羅伯特·路易斯·史蒂文(1850—1894),英國新浪漫主義小說家兼小品文作家,生於愛丁堡,畢業於愛丁堡大學法律係,但他最大的誌向是在文學方麵。他的第一部散文著作《內陸航行》於1878年出版。他一生被肺病困擾,周遊各地養病,其間發表了大量短篇小說和遊記。

It must not be imagined that a walking tour, as some would have us fancy, is merely a better or worse way of seeing the country. There are many ways of seeing landscape quite as good; and none more vivid, in spite of canting dilettantes, than from a railway train. But landscape on a walking tour is quite accessory. He who is indeed of the brotherhood does not voyage inquest of the picturesque, but of certain jolly humors of the hope and spirit with which the march begins at morning, and the peace and spiritual repletion of the evening' s rest. He cannot tell whether he puts his knapsack on, or takes it off, with more delight. The excitement of the departure puts him in key for that of the arrival. Whatever he does is not only a reward in itself, but will be further rewarded in the sequel; and so pleasure leads on to pleasure in an endless chain. It is this that so few can understand; they will either be always lounging or always at five miles an hour; they do not play off the one against the other, prepare all day for the evening, and all evening for the next day. And, above all, it is here that your overwalker fails of comprehension. His heart rises against those who drink their curacoa in liqueur glasses, when he himself can swill it in a brown John. He will not believe that the flavour is more delicate in the smaller dose. He will not believe that to walk this unconscionable distance is merely to stupefy and brutalize himself, and come to his inn, at night, with a sort of frost on his five wits, and a starless night of darkness in his spirit.

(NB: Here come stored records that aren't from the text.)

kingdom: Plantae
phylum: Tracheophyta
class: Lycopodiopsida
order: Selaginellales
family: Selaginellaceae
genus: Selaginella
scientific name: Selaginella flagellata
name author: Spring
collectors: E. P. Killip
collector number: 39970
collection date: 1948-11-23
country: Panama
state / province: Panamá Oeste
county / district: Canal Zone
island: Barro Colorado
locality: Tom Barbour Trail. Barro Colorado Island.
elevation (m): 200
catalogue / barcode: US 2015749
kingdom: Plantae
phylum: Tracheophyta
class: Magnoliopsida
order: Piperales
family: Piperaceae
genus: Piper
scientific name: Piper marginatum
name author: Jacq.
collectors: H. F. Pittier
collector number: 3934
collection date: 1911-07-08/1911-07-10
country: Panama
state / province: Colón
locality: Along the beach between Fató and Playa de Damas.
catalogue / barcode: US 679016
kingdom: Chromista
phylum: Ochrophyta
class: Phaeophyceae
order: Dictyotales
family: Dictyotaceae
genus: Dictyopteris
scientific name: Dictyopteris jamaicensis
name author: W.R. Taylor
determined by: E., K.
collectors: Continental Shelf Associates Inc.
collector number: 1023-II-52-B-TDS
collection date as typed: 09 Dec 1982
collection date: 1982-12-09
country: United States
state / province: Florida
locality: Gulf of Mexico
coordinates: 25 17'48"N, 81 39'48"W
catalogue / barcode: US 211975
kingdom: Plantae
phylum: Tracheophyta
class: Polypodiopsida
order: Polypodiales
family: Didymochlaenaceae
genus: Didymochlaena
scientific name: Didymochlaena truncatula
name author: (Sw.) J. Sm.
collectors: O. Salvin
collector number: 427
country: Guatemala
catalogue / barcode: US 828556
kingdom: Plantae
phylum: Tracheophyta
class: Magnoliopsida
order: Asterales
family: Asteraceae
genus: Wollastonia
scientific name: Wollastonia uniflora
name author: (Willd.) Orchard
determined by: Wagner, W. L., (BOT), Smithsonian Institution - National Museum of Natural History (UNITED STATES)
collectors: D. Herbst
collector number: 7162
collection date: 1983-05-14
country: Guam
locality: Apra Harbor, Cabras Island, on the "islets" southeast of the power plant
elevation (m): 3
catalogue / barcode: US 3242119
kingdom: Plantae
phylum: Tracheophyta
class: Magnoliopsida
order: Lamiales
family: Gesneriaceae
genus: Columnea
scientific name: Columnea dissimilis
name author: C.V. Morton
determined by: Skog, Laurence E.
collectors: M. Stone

Not for him the mild luminous evening of the temperate walker! He has nothing left of man but a physical need for bedtime and a double nightcap; and even his pipe, if he be a smoker, will be savorless and disenchanted. It is the fate of such an one to take twice as much trouble as is needed to obtain happiness, and miss the happiness in the end; he is the man of the proverb, in short, who goes farther and fares worse.